What you return must be an exact copy of the lines in the listing below between the line holding "106737 | DE000NG2Y61" and the line holding "106741 | DE000NG2Y65", inclusive, and nothing more.

§ RECORDS FOR THE TASK:
____________

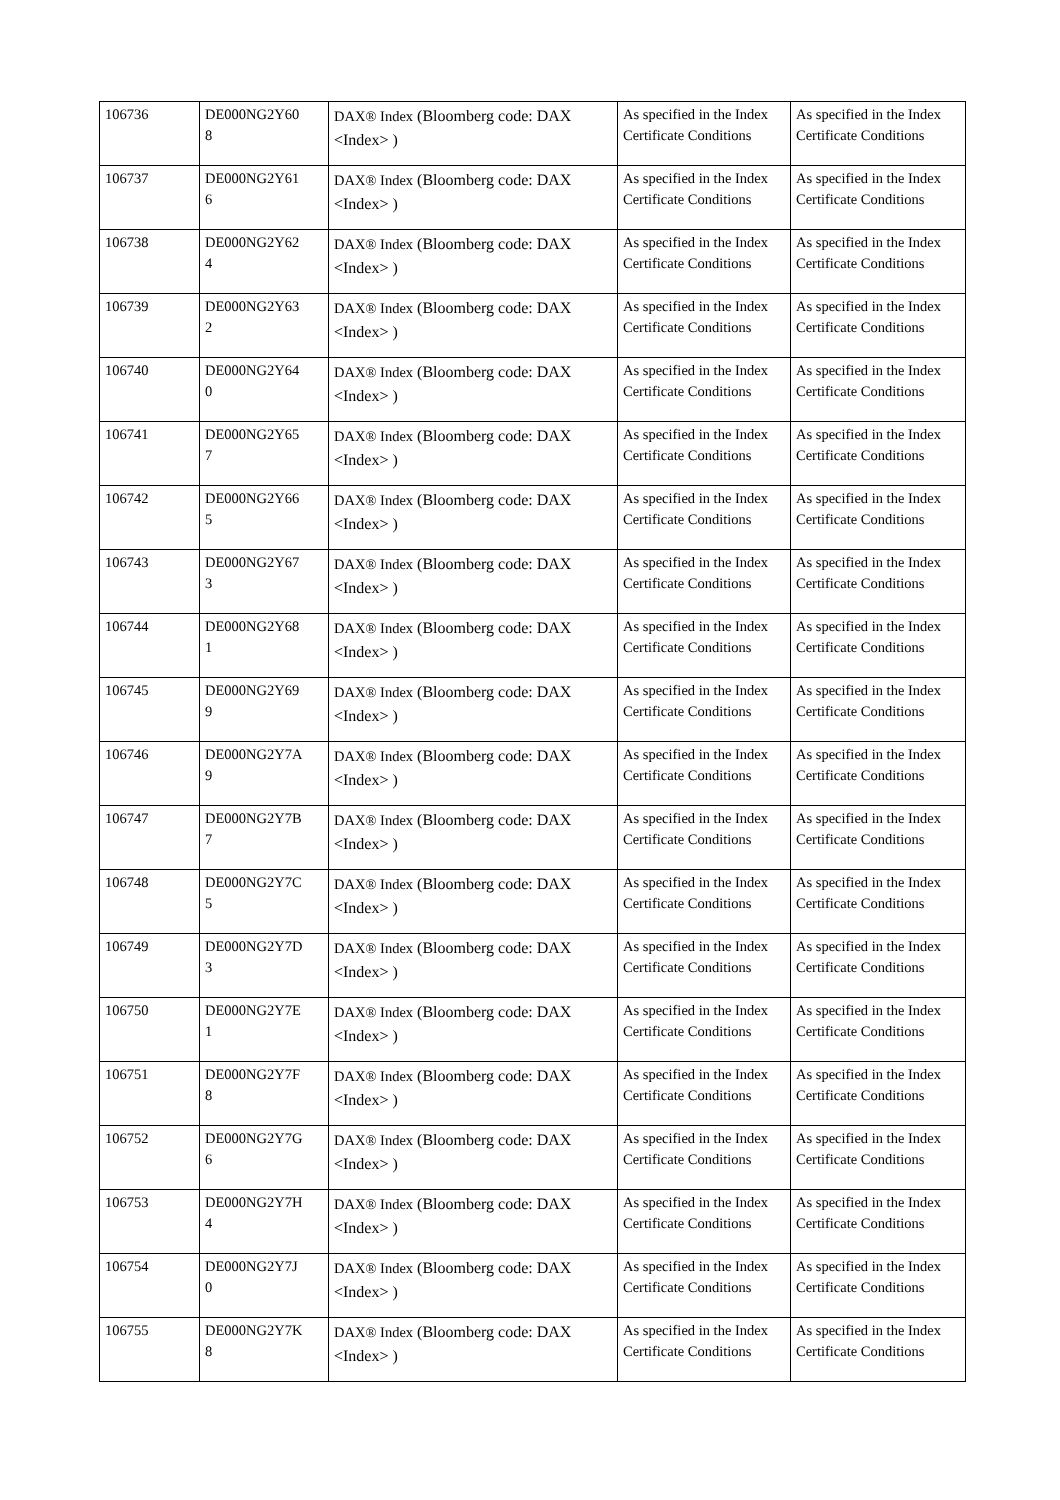| 106736 | DE000NG2Y60 8 | DAX® Index (Bloomberg code: DAX <Index> ) | As specified in the Index Certificate Conditions | As specified in the Index Certificate Conditions |
| 106737 | DE000NG2Y61 6 | DAX® Index (Bloomberg code: DAX <Index> ) | As specified in the Index Certificate Conditions | As specified in the Index Certificate Conditions |
| 106738 | DE000NG2Y62 4 | DAX® Index (Bloomberg code: DAX <Index> ) | As specified in the Index Certificate Conditions | As specified in the Index Certificate Conditions |
| 106739 | DE000NG2Y63 2 | DAX® Index (Bloomberg code: DAX <Index> ) | As specified in the Index Certificate Conditions | As specified in the Index Certificate Conditions |
| 106740 | DE000NG2Y64 0 | DAX® Index (Bloomberg code: DAX <Index> ) | As specified in the Index Certificate Conditions | As specified in the Index Certificate Conditions |
| 106741 | DE000NG2Y65 7 | DAX® Index (Bloomberg code: DAX <Index> ) | As specified in the Index Certificate Conditions | As specified in the Index Certificate Conditions |
| 106742 | DE000NG2Y66 5 | DAX® Index (Bloomberg code: DAX <Index> ) | As specified in the Index Certificate Conditions | As specified in the Index Certificate Conditions |
| 106743 | DE000NG2Y67 3 | DAX® Index (Bloomberg code: DAX <Index> ) | As specified in the Index Certificate Conditions | As specified in the Index Certificate Conditions |
| 106744 | DE000NG2Y68 1 | DAX® Index (Bloomberg code: DAX <Index> ) | As specified in the Index Certificate Conditions | As specified in the Index Certificate Conditions |
| 106745 | DE000NG2Y69 9 | DAX® Index (Bloomberg code: DAX <Index> ) | As specified in the Index Certificate Conditions | As specified in the Index Certificate Conditions |
| 106746 | DE000NG2Y7A 9 | DAX® Index (Bloomberg code: DAX <Index> ) | As specified in the Index Certificate Conditions | As specified in the Index Certificate Conditions |
| 106747 | DE000NG2Y7B 7 | DAX® Index (Bloomberg code: DAX <Index> ) | As specified in the Index Certificate Conditions | As specified in the Index Certificate Conditions |
| 106748 | DE000NG2Y7C 5 | DAX® Index (Bloomberg code: DAX <Index> ) | As specified in the Index Certificate Conditions | As specified in the Index Certificate Conditions |
| 106749 | DE000NG2Y7D 3 | DAX® Index (Bloomberg code: DAX <Index> ) | As specified in the Index Certificate Conditions | As specified in the Index Certificate Conditions |
| 106750 | DE000NG2Y7E 1 | DAX® Index (Bloomberg code: DAX <Index> ) | As specified in the Index Certificate Conditions | As specified in the Index Certificate Conditions |
| 106751 | DE000NG2Y7F 8 | DAX® Index (Bloomberg code: DAX <Index> ) | As specified in the Index Certificate Conditions | As specified in the Index Certificate Conditions |
| 106752 | DE000NG2Y7G 6 | DAX® Index (Bloomberg code: DAX <Index> ) | As specified in the Index Certificate Conditions | As specified in the Index Certificate Conditions |
| 106753 | DE000NG2Y7H 4 | DAX® Index (Bloomberg code: DAX <Index> ) | As specified in the Index Certificate Conditions | As specified in the Index Certificate Conditions |
| 106754 | DE000NG2Y7J 0 | DAX® Index (Bloomberg code: DAX <Index> ) | As specified in the Index Certificate Conditions | As specified in the Index Certificate Conditions |
| 106755 | DE000NG2Y7K 8 | DAX® Index (Bloomberg code: DAX <Index> ) | As specified in the Index Certificate Conditions | As specified in the Index Certificate Conditions |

____________

§ RESPONSE TO THE EXERCISE:
| 106737 | DE000NG2Y61 6 | DAX® Index (Bloomberg code: DAX <Index> ) | As specified in the Index Certificate Conditions | As specified in the Index Certificate Conditions |
| 106738 | DE000NG2Y62 4 | DAX® Index (Bloomberg code: DAX <Index> ) | As specified in the Index Certificate Conditions | As specified in the Index Certificate Conditions |
| 106739 | DE000NG2Y63 2 | DAX® Index (Bloomberg code: DAX <Index> ) | As specified in the Index Certificate Conditions | As specified in the Index Certificate Conditions |
| 106740 | DE000NG2Y64 0 | DAX® Index (Bloomberg code: DAX <Index> ) | As specified in the Index Certificate Conditions | As specified in the Index Certificate Conditions |
| 106741 | DE000NG2Y65 7 | DAX® Index (Bloomberg code: DAX <Index> ) | As specified in the Index Certificate Conditions | As specified in the Index Certificate Conditions |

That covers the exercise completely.